**About this exercise:**
Here are some records; copy every line that holds the word "down".

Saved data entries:
········
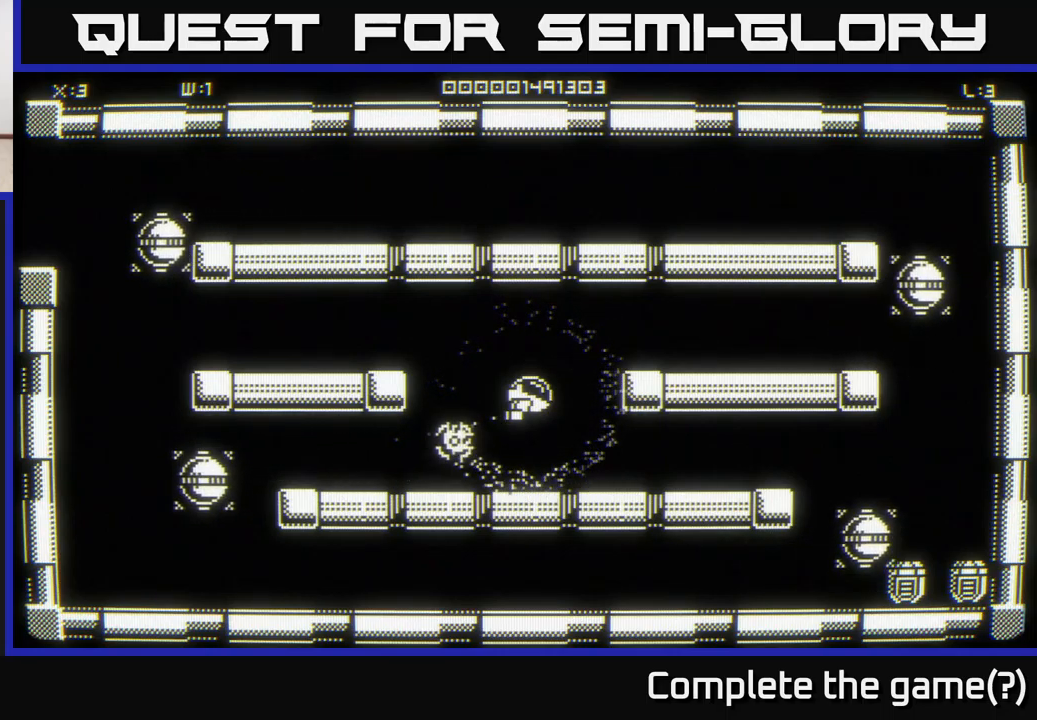
{"buttons": [], "left_stick": "center", "right_stick": "center", "events": []}
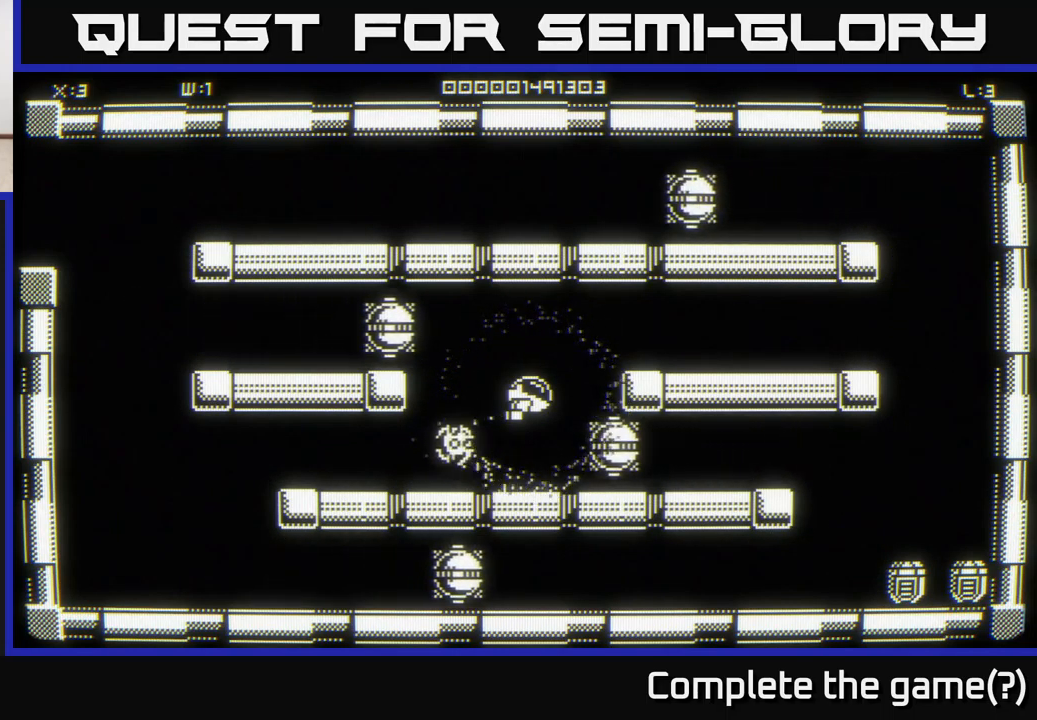
{"buttons": [], "left_stick": "up-right", "right_stick": "center", "events": [[333, "left_stick", "up-right"]]}
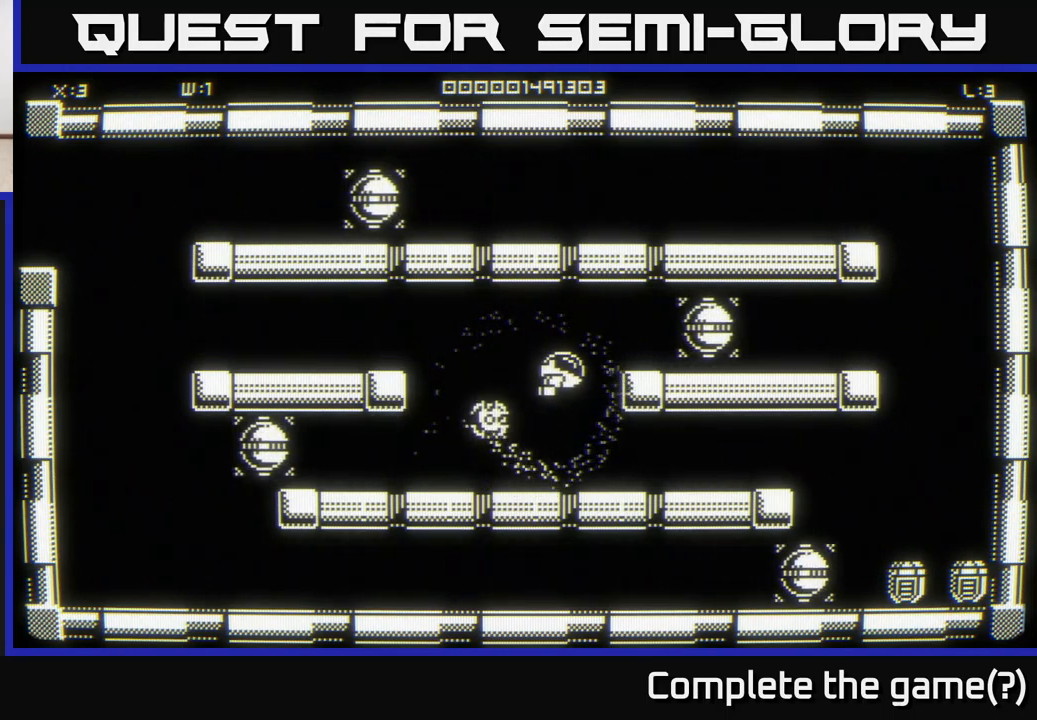
{"buttons": [], "left_stick": "right", "right_stick": "center", "events": [[150, "left_stick", "right"]]}
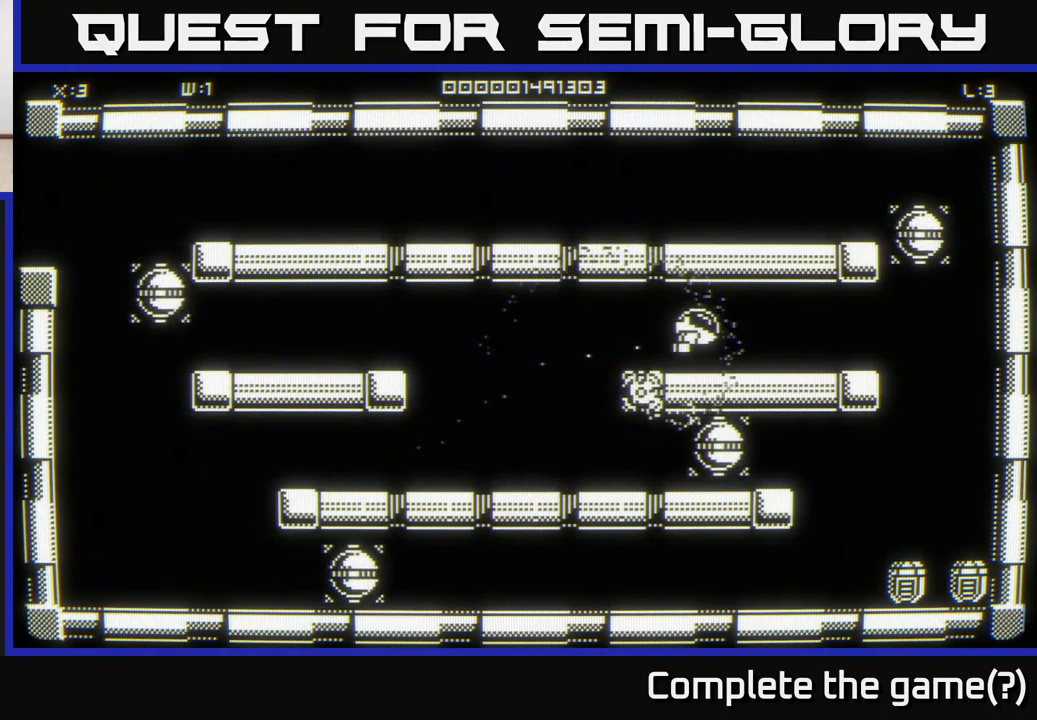
{"buttons": [], "left_stick": "right", "right_stick": "center", "events": []}
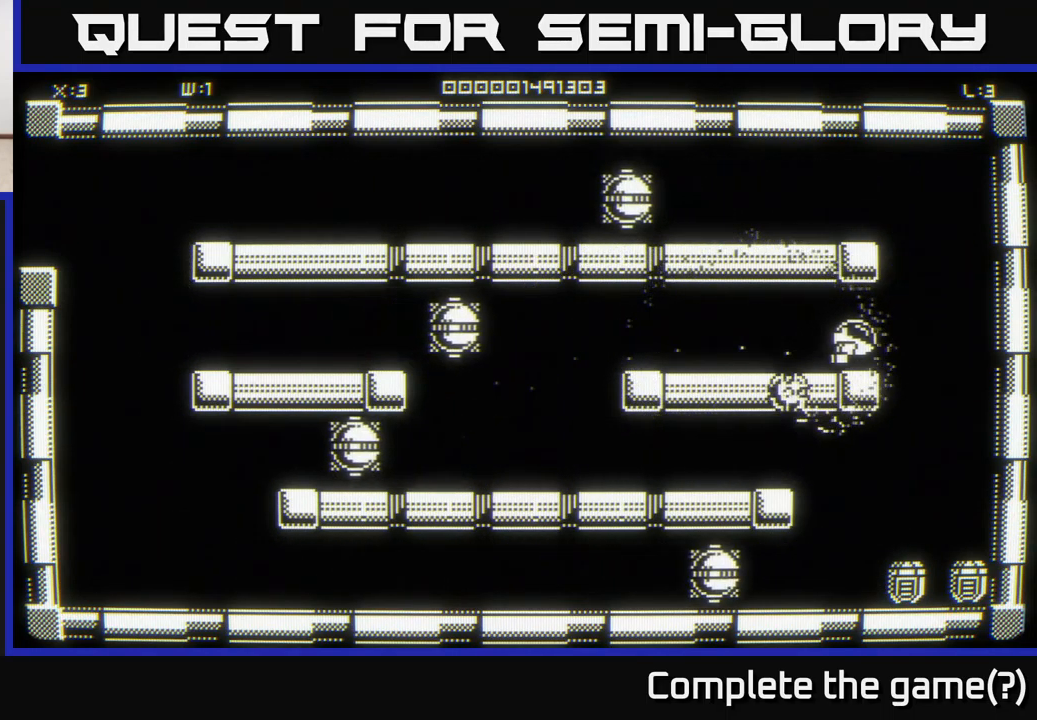
{"buttons": [], "left_stick": "down-right", "right_stick": "center", "events": [[483, "left_stick", "down-right"]]}
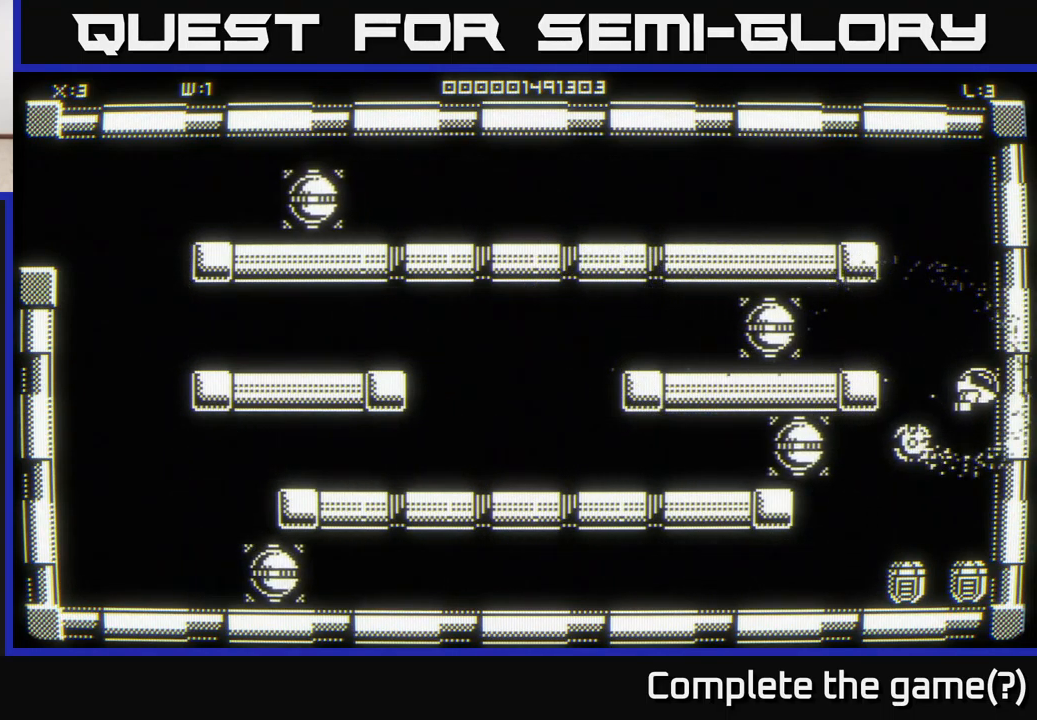
{"buttons": [], "left_stick": "center", "right_stick": "center", "events": [[200, "left_stick", "down"], [417, "left_stick", "center"]]}
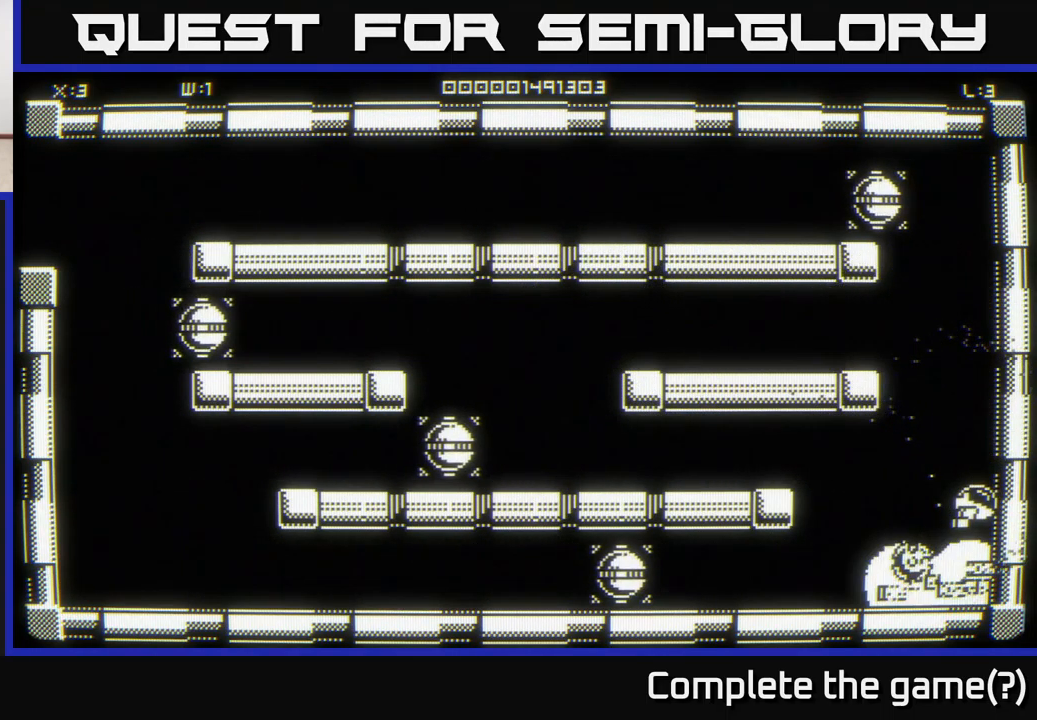
{"buttons": [], "left_stick": "down-right", "right_stick": "center", "events": [[400, "left_stick", "down-right"]]}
········
**Written reply:**
{"buttons": [], "left_stick": "down-right", "right_stick": "center", "events": [[483, "left_stick", "down-right"]]}
{"buttons": [], "left_stick": "center", "right_stick": "center", "events": [[200, "left_stick", "down"], [417, "left_stick", "center"]]}
{"buttons": [], "left_stick": "down-right", "right_stick": "center", "events": [[400, "left_stick", "down-right"]]}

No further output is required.